On Mon, 25 Jun 2001, JMachin@Colonial.com.au wrote:
> MAL and Gaute,
> 
> Can I please take the middle ground (and risk having both of you
> throw things at me?
> 
> => Lone surrogates are not 'true Unicode char points
>  in their own right' [MAL] -- they don't represent characters. 

I think you're misquoting MAL; the "not" was not there in his original
statement.

> On the other hand, UTF code sequences that would decode into lone
> surrogates are not "illegal".  Please read clause D29 in section 3.8
> of the Unicode 3.0 standard.
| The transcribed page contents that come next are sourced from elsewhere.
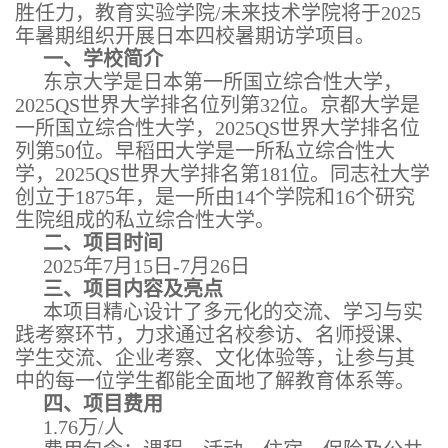
胜任力，教育实验学院/未来技术学院将于2025
年暑期组织开展日本四校暑期访学项目。
一、学校简介
东京大学是日本第一所国立综合性大学，
2025QS世界大学排名位列第32位。京都大学是
一所国立综合性大学，2025QS世界大学排名位
列第50位。早稻田大学是一所私立综合性大
学，2025QS世界大学排名第181位。同志社大学
创立于1875年，是一所由14个学院和16个研究
生院组成的私立综合性大学。
二、项目时间
2025年7月15日-7月26日
三、项目内容及亮点
本项目精心设计了多元化的交流、学习与实
践考察环节，力求通过名校参访、名师授课、
学生交流、企业考察、文化体验等，让参与其
中的每一位学生都能全面地了解教育体系等。
四、项目费用
1.76万/人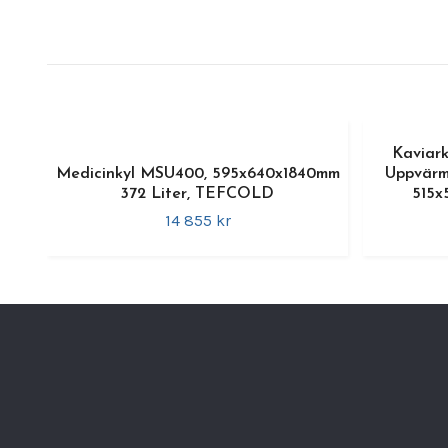
Kaviar
Medicinkyl MSU400, 595x640x1840mm
Uppvärm
372 Liter, TEFCOLD
515
14 855 kr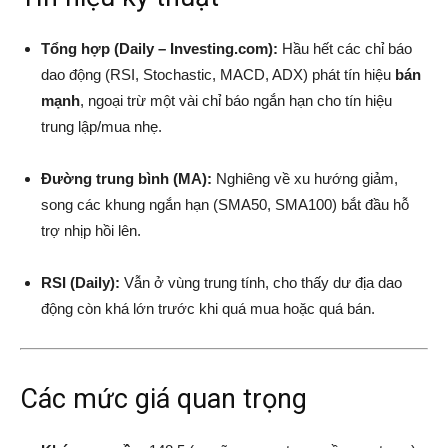
Tổng hợp (Daily – Investing.com):
Hầu hết các chỉ báo
dao động (RSI, Stochastic, MACD, ADX) phát tín hiệu
bán
mạnh
, ngoại trừ một vài chỉ báo ngắn hạn cho tín hiệu
trung lập/mua nhẹ.
Đường trung bình (MA):
Nghiêng về xu hướng giảm,
song các khung ngắn hạn (SMA50, SMA100) bắt đầu hỗ
trợ nhịp hồi lên.
RSI (Daily):
Vẫn ở vùng trung tính, cho thấy dư địa dao
động còn khá lớn trước khi quá mua hoặc quá bán.
Các mức giá quan trọng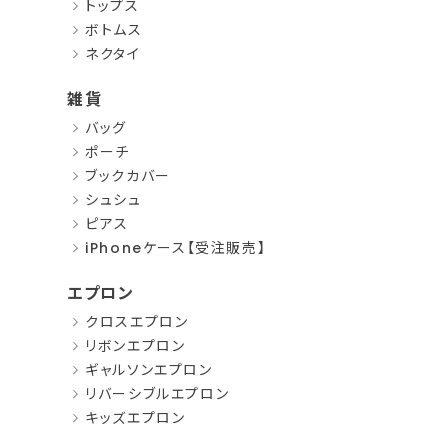
トップス
ボトムス
ネクタイ
雑貨
バッグ
ポーチ
ブックカバー
シュシュ
ピアス
iPhoneケース【受注販売】
エプロン
クロスエプロン
リボンエプロン
ギャルソンエプロン
リバーシブルエプロン
キッズエプロン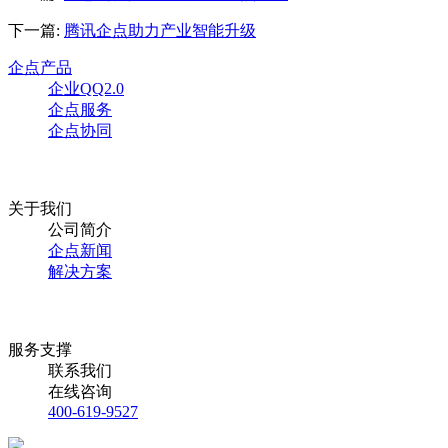
下一篇:
腾讯企点助力产业智能升级
企点产品
企业QQ2.0
企点服务
企点协同
关于我们
公司简介
企点新闻
解决方案
服务支撑
联系我们
在线咨询
400-619-9527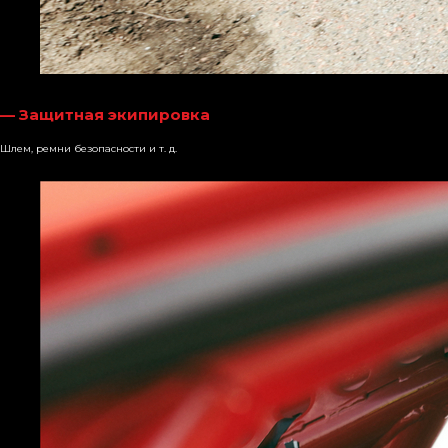
— Защитная экипировка
Шлем, ремни безопасности и т. д.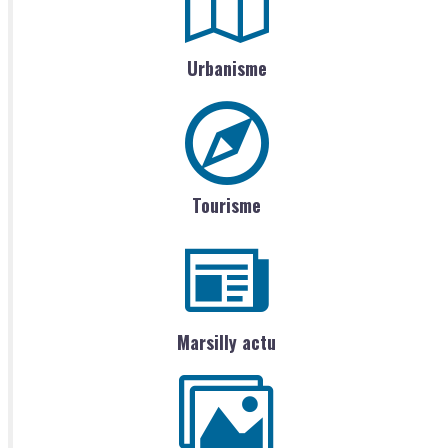
Urbanisme
Tourisme
Marsilly actu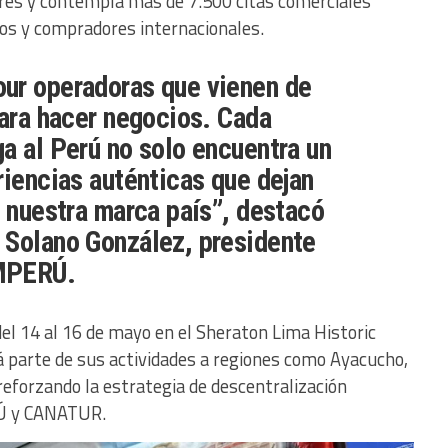
lares y contempla más de 7.500 citas comerciales
os y compradores internacionales.
ur operadoras que vienen de
para hacer negocios. Cada
a al Perú no solo encuentra un
riencias auténticas que dejan
n nuestra marca país”, destacó
 Solano González, presidente
MPERÚ.
del 14 al 16 de mayo en el Sheraton Lima Historic
 parte de sus actividades a regiones como Ayacucho,
reforzando la estrategia de descentralización
Ú y CANATUR.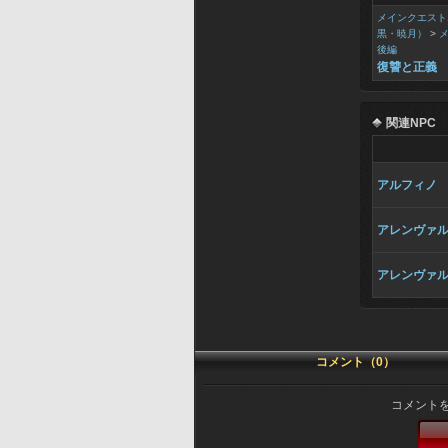
メインクエスト
黒・暁月）
>
後編
復讐と正義
関連NPC
アルフィノ
アレンヴァ
アレンヴァ
コメント（0）
コメント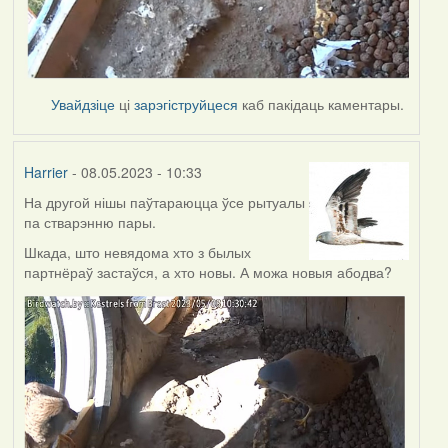
Увайдзіце
ці
зарэгіструйцеся
каб пакідаць каментары.
Harrier
- 08.05.2023 - 10:33
На другой нішы паўтараюцца ўсе рытуалы
па стварэнню пары.
Шкада, што невядома хто з былых
партнёраў застаўся, а хто новы. А можа новыя абодва?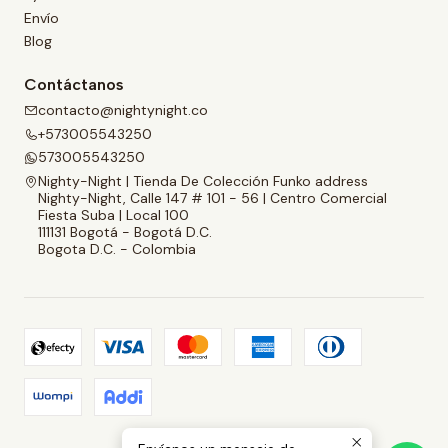
Envío
Blog
Contáctanos
contacto@nightynight.co
+573005543250
573005543250
Nighty-Night | Tienda De Colección Funko address
Nighty-Night, Calle 147 # 101 - 56 | Centro Comercial
Fiesta Suba | Local 100
111131 Bogotá - Bogotá D.C.
Bogota D.C. - Colombia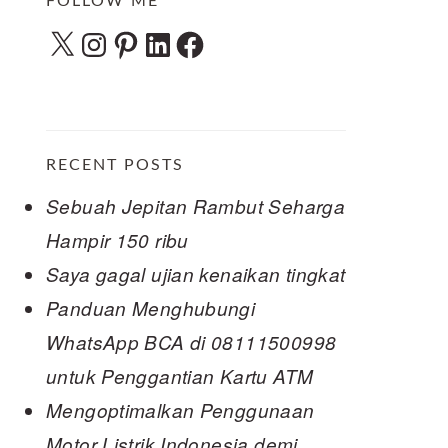
FOLLOW ME
X
Instagram
Pinterest
LinkedIn
Facebook
RECENT POSTS
Sebuah Jepitan Rambut Seharga
Hampir 150 ribu
Saya gagal ujian kenaikan tingkat
Panduan Menghubungi
WhatsApp BCA di 08111500998
untuk Penggantian Kartu ATM
Mengoptimalkan Penggunaan
Motor Listrik Indonesia demi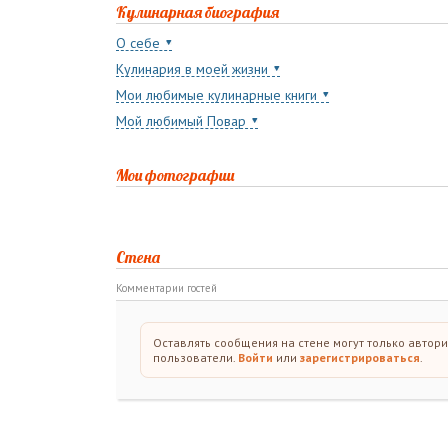
Кулинарная биография
О себе
Кулинария в моей жизни
Мои любимые кулинарные книги
Мой любимый Повар
Мои фотографии
Стена
Комментарии гостей
Оставлять сообщения на стене могут только автор
пользователи.
Войти
или
зарегистрироваться
.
This is further clarified by Unicode
> 3.1 which expressly lists legal UTF-8 sequences; these encompass
> lone surrogates.

This is really a different issue.  The paragraph states that the
various UTFs have the property that they can transform any sequence of
scalar values in the range 0 - 0x10FFFF to whatever representation is
mandated by the UTF and then back again in a bijective fashion--even
when the sequence includes scalars that are not Unicode characters,
such as 0xFFFF, 0xFFFE and the various values that are reserved to
contain UTF-16 surrogates.  Personally, I'm having difficulty seeing
how this statement could possibly apply to UTF-16.  (For instance, I
don't see how it would be possible to encode a sequence of unicode
scalar values corresponding to a low and a high surrogate; if you
tried to map this back then you would get a single unicode scalar
value outside of the BMP).  Perhaps someone on the unicode list could
elaborate?

My personal theory is that this is a vestige of the days when
"Unicode" meant "16-bit characters" and all UTFs other than UTF-16
were just hacks that one was supposed to use for compatibility reasons
only.  Eventually someone realised that 16 bits wasn't going to be
enough after all, and so kludges like surrogates were invented.  It is
instructive in this regard to note how the Unicode 3.0 conformance
requirements effectively state that "thou shalt use 16-bit
characters"; the paragraph stating that using UCS-4 for the wchar_t
type in ISO C (this is what glibc does) is not Unicode conformant is
particularly amusing.  This was all changed for 3.1.

-- 
Big Gaute                               http://www.srcf.ucam.org/~gs234/
..  here I am in 53 B.C. and all I want is a dill pickle!!